* _PROBLEM_: Begin at the top of the following data. Copy each line exactly until you have copied the line containing "deprecated and will be removed in".

*** Opening of TASK DATA ***

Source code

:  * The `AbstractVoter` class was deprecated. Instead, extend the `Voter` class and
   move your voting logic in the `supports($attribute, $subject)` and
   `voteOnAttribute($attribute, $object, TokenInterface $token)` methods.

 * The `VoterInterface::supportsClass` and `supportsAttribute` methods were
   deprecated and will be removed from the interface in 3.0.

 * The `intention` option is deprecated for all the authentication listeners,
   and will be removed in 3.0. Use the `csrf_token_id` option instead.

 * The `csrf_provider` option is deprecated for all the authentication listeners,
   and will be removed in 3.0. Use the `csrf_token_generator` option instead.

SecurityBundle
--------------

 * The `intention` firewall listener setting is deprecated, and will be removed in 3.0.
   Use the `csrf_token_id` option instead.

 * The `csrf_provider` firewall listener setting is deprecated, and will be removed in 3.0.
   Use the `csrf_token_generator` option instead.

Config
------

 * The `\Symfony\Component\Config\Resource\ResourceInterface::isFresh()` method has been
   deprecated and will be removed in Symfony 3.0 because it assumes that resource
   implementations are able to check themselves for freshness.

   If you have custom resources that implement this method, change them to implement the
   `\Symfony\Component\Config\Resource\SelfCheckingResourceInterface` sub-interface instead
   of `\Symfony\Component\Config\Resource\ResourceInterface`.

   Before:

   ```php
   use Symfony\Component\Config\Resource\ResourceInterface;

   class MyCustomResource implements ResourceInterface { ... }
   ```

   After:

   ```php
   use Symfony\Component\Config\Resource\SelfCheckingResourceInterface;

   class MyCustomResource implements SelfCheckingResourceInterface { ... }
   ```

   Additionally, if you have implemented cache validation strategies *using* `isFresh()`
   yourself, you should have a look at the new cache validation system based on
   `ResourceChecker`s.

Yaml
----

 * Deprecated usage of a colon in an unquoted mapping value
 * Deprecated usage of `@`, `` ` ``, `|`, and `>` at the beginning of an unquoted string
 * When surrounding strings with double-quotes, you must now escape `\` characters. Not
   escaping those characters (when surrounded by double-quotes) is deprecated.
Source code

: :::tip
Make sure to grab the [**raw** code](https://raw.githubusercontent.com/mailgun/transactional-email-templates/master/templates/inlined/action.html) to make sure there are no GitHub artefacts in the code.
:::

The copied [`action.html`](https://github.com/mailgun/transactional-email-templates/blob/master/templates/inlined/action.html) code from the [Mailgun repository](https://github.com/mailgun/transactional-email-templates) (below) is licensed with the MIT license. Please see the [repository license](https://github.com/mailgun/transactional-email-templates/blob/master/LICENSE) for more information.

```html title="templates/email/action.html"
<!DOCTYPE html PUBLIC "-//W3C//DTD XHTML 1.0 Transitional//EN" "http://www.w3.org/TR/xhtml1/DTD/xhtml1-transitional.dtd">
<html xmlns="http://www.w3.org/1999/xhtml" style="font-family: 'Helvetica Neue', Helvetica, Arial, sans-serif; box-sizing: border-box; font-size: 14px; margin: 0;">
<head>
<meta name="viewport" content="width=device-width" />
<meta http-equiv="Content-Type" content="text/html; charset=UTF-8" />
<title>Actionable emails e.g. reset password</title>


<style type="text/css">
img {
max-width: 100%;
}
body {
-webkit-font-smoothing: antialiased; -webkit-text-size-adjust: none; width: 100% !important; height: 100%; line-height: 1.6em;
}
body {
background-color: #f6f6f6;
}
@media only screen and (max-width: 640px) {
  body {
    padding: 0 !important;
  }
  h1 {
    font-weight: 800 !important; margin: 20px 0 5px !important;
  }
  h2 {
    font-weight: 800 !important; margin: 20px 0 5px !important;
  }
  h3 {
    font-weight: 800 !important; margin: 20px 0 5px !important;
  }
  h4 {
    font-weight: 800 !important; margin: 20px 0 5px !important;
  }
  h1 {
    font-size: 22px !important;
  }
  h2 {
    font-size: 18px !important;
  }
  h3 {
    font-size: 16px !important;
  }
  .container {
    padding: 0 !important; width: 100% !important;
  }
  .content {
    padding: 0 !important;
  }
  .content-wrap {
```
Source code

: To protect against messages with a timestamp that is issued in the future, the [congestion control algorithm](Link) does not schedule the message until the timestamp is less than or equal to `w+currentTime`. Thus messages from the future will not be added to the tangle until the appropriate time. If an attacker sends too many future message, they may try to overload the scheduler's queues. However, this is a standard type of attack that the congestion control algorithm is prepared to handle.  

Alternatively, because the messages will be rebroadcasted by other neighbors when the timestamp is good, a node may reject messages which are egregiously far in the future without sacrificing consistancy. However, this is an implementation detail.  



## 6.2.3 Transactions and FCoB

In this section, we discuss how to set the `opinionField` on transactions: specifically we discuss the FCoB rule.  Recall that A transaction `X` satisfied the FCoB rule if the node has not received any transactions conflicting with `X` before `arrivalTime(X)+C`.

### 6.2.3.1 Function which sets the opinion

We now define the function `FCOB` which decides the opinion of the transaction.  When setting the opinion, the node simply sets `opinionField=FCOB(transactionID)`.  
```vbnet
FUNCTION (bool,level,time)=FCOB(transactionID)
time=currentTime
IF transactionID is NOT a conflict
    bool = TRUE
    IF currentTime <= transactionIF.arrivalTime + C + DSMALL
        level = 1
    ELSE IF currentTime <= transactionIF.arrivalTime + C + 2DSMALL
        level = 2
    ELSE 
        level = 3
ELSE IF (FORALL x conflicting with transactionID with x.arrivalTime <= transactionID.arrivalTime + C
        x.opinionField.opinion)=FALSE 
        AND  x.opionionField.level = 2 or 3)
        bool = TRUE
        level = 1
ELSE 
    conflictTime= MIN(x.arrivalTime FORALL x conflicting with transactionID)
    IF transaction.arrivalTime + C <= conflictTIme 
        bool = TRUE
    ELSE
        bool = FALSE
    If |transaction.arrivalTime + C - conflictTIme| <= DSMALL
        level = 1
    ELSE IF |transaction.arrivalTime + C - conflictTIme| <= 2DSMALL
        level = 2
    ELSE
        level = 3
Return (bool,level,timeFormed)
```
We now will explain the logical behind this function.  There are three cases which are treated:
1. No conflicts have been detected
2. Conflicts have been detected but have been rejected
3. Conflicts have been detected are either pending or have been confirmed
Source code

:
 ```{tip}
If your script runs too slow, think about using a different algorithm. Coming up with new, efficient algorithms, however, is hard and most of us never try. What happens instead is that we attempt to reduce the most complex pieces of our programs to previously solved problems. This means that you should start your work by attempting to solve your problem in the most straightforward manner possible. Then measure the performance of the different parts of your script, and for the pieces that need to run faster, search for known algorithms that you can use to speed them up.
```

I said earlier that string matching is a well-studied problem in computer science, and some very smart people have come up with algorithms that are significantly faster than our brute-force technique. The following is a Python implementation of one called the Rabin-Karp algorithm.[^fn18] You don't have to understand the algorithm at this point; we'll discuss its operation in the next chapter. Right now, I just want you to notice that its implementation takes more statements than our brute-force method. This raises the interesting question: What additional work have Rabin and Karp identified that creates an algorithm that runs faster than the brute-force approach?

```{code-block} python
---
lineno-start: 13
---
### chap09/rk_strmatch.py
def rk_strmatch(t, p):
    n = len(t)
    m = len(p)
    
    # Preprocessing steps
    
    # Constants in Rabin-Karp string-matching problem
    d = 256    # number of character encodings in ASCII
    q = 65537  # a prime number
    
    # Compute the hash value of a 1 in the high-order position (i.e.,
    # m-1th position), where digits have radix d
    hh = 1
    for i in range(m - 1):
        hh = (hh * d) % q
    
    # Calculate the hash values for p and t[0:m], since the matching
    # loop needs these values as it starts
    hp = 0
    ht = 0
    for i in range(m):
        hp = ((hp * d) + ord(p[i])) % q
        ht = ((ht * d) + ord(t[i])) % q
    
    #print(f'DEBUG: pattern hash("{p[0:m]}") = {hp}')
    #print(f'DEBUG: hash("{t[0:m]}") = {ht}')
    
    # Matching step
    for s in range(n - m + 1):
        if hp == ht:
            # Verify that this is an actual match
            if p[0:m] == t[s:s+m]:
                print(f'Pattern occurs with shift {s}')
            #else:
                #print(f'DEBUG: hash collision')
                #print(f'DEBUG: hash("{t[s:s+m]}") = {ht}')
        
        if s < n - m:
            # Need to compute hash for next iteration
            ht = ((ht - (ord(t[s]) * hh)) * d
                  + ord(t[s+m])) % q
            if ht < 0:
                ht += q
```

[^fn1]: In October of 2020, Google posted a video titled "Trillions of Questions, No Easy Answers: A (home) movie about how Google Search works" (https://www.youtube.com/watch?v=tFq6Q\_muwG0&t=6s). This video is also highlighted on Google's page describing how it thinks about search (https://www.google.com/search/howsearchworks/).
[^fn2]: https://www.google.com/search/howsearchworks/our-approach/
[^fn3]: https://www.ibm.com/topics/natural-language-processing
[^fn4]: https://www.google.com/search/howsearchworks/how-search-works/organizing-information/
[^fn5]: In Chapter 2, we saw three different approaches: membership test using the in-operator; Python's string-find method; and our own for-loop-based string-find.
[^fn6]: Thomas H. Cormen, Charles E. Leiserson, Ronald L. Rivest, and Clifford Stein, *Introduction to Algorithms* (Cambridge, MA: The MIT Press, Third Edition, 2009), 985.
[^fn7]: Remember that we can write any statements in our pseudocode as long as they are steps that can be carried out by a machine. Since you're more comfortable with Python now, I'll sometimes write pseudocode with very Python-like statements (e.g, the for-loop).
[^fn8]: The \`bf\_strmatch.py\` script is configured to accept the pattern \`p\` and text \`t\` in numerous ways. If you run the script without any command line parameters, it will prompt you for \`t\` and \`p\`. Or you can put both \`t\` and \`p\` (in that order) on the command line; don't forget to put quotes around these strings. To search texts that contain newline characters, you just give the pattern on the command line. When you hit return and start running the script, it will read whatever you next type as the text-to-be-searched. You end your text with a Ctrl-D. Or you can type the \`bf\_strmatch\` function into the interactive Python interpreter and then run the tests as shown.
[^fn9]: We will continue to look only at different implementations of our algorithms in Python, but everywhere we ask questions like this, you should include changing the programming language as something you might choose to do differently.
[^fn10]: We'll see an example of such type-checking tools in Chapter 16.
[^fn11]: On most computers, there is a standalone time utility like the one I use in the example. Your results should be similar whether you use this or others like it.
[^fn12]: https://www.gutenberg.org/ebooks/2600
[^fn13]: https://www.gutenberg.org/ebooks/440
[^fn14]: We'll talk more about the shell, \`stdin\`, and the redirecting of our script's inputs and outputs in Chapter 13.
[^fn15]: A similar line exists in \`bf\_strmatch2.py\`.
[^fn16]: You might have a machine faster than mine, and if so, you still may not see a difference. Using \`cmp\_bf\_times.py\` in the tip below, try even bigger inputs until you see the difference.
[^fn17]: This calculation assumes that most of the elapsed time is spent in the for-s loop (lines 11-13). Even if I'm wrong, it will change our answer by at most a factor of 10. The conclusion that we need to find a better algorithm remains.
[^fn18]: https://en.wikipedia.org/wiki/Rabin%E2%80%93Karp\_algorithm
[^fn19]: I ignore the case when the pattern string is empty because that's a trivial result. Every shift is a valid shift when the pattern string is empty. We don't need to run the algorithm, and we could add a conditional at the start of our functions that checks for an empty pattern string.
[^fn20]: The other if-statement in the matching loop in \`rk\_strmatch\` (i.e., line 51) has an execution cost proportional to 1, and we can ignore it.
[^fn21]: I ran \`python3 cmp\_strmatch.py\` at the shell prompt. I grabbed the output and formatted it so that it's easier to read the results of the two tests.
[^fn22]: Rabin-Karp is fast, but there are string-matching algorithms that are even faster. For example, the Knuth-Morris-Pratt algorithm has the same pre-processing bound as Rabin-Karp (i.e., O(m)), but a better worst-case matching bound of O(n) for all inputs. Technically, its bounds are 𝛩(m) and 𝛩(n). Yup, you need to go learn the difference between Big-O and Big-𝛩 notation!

*** Close of TASK DATA ***

* _ANSWER AREA_:
Source code

:  * The `AbstractVoter` class was deprecated. Instead, extend the `Voter` class and
   move your voting logic in the `supports($attribute, $subject)` and
   `voteOnAttribute($attribute, $object, TokenInterface $token)` methods.

 * The `VoterInterface::supportsClass` and `supportsAttribute` methods were
   deprecated and will be removed from the interface in 3.0.

 * The `intention` option is deprecated for all the authentication listeners,
   and will be removed in 3.0. Use the `csrf_token_id` option instead.

 * The `csrf_provider` option is deprecated for all the authentication listeners,
   and will be removed in 3.0. Use the `csrf_token_generator` option instead.

SecurityBundle
--------------

 * The `intention` firewall listener setting is deprecated, and will be removed in 3.0.
   Use the `csrf_token_id` option instead.

 * The `csrf_provider` firewall listener setting is deprecated, and will be removed in 3.0.
   Use the `csrf_token_generator` option instead.

Config
------

 * The `\Symfony\Component\Config\Resource\ResourceInterface::isFresh()` method has been
   deprecated and will be removed in Symfony 3.0 because it assumes that resource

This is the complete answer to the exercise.